We teach our children to befriend the new kids, but do we moms act on our own advice?
Another summer has passed too quickly and our kids are back at school.
If you’re like me, you’re lamenting the end of long, carefree days, yet breathing a sigh of relief at the return of routine.
Through our girls’ excitement at returning to school and reuniting with friends, every year we remind them to welcome the new students. We talk about how new kids might feel on their first day in a new school and what our girls can do to ease their anxieties. We tell them to look for kids who are sitting alone at lunch or playing alone on the playground. For a new kid, having someone reach out and include them on the first day can set the tone for the school year. It can give them confidence and relief that can set them up for success. Besides, teaching our kids empathy, how to introduce themselves, and how to be inclusive are great life skills—ones that could lead to friendships they might otherwise not experience.
Are we doing the same? Are we modeling those same behaviors for our children?
What about the parents who are standing alone at drop-off? Are we looking for them?
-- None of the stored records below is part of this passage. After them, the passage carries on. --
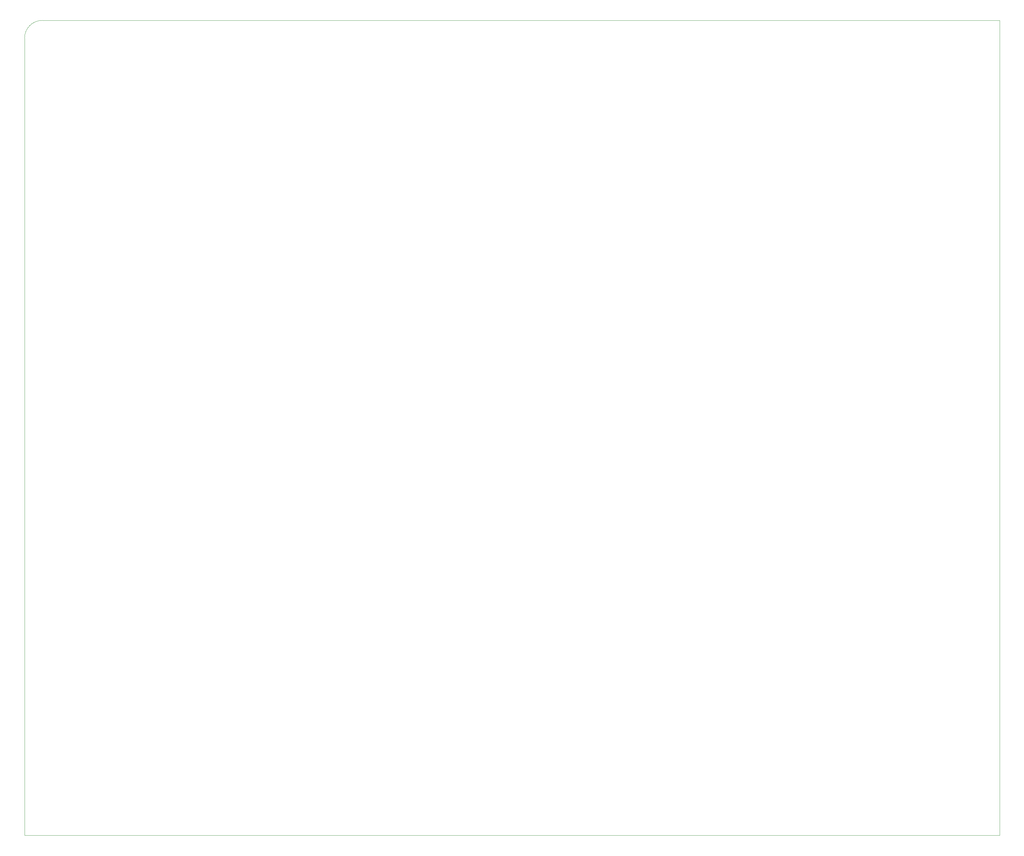
<source format=gm1>
%TF.GenerationSoftware,KiCad,Pcbnew,(6.0.4)*%
%TF.CreationDate,2022-05-26T23:51:57-07:00*%
%TF.ProjectId,top_L,746f705f-4c2e-46b6-9963-61645f706362,rev?*%
%TF.SameCoordinates,Original*%
%TF.FileFunction,Profile,NP*%
%FSLAX46Y46*%
G04 Gerber Fmt 4.6, Leading zero omitted, Abs format (unit mm)*
G04 Created by KiCad (PCBNEW (6.0.4)) date 2022-05-26 23:51:57*
%MOMM*%
%LPD*%
G01*
G04 APERTURE LIST*
%TA.AperFunction,Profile*%
%ADD10C,0.100000*%
%TD*%
G04 APERTURE END LIST*
D10*
X26000000Y-19000000D02*
X296000000Y-19000000D01*
X21000000Y-24000000D02*
X21000000Y-249000000D01*
X26000000Y-19000000D02*
G75*
G03*
X21000000Y-24000000I0J-5000000D01*
G01*
X296000000Y-19000000D02*
X296000000Y-249000000D01*
X21000000Y-249000000D02*
X296000000Y-249000000D01*
M02*

</source>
Back to school time can be a joyous reunion for mom friends. It’s so fun to hear about each other’s summer adventures. Most of all, it’s a relief to talk to other grown-ups and feel a little human again. I mean, we could stand in the parking lot and talk all day without a little person asking for something to eat—again. (How do those little bodies consume so much food in the summer?)
But let us remember how that mom might feel who is standing alone on the edge, watching her child look back with frightened eyes as she enters a new building with people she doesn’t know. Think about how that mom’s heart must be cracking with fear for her child. She’s holding onto hope that when she picks up her child at the end of the day, she will exit the building with a smile and not tears. Consider how that mom feels seeing all the other parents talking and laughing. They already know each other, not to mention their children’s teachers and friends.
What comfort could you bring to a new mom by simply introducing yourself?
Perhaps that mom wants to make her own friends (making friends can be hard for grown-ups, too). Or she’s looking for a place to fit in or contribute to the community. You can invite her to the first PTO/PTA meeting. That’s a great way to meet others in the school and community. Do you walk or go to the gym with friends after drop-off? Invite her to join.
We know our children watch everything we do.
Let’s be sure to model the behaviors we’re instructing them, and in the meantime, make a new friend. Moms need each other. You don’t have to be BFF’s. However, inviting a new mom to a group function could lead her to her new BFF. Most of all, your kindness can set the tone for her school year.